Sir Keir headed to North London yesterday where he stressed how the party had changed from the Corbyn years.

He rejected claims in Islington North that Labour chiefs behaved “undemocratically” by deciding on the Labour candidate, Praful Nargund, without a hustings or vote locally.

He also warned Labour voters considering backing the ex-party leader: “In the end it’s a straight fight between more chaos and division under the Tories or an incoming Labour government.

“If you want change, you have to vote for it.”

Sir Keir met former Tory and Liberal Democrat voters at the Oak Caffe in Whetstone, North London, who are now considering voting Labour, some praising him for rooting out anti-semitism in Labour’s ranks.

Amid the controversy over the Met Police’s policing tactics for pro-Gaza marches in central London, the Labour leader stressed officers had “a very difficult balance to strike and they have got to do it in real time”.
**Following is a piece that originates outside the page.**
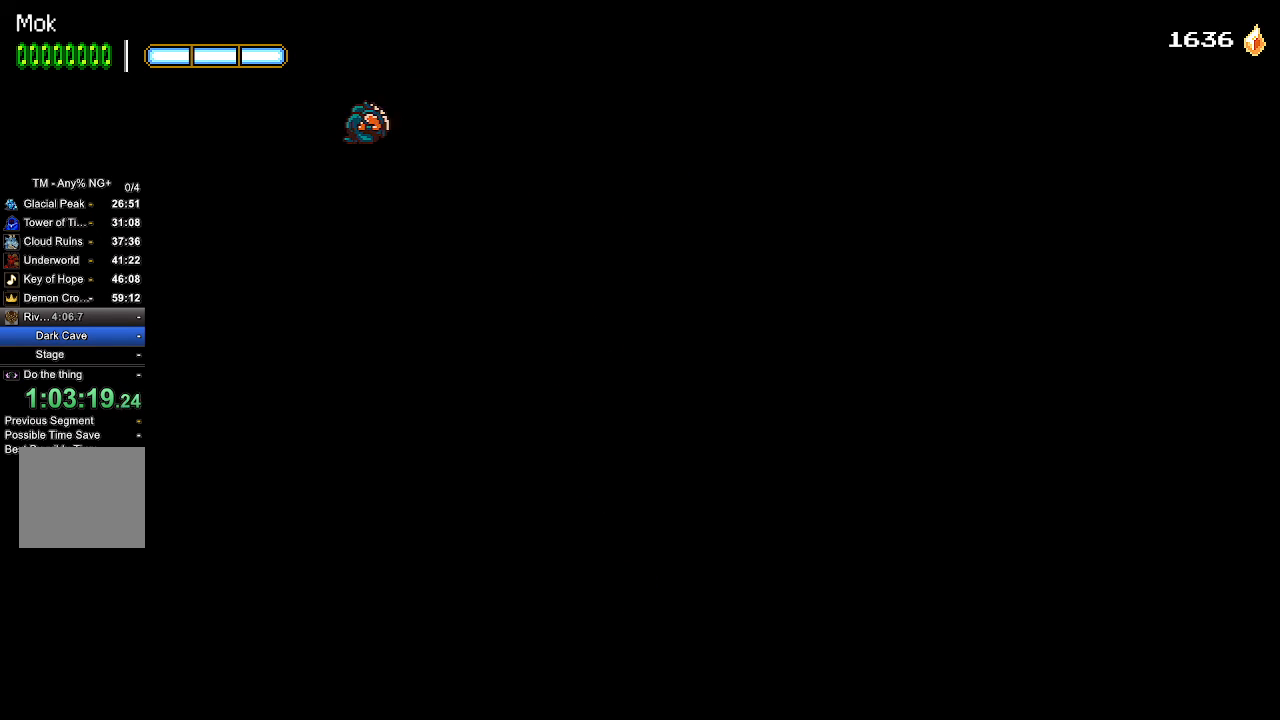
{"buttons": ["DPAD_LEFT"], "left_stick": "center", "right_stick": "center", "events": []}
He added: “It’s right that people should have the right to protest but of course there has been behaviour, extremism, within some of those marches, anti-semitism included, which absolutely has to be called out and has to be followed up with arrests and prosecutions.”

On global warming, Sir Keir has been criticised for delaying the implementation of his £28 billion green economy plan.

“Let me reject the accusation that we have watered down,” he said.

“The pledge is clean power by 2030, so that’s renewables by 2030. Everybody who looks at that takes a sharp intake of breath and says that is going to be really difficult.

“It’s doable but it’s really difficult.”

Getting more people onto the railways and out of their cars would cut greenhouse gas emissions.

Commuters, though, should not expect any wide-scale ticket price cuts from Labour’s renationalisation of the railways.

“That will come with a best fare guarantee because at the moment you have got multiple fares costing a fortune,” said Sir Keir.

“I’m not going to pretend that what it also brings is slashing of all fares across the board,” he added.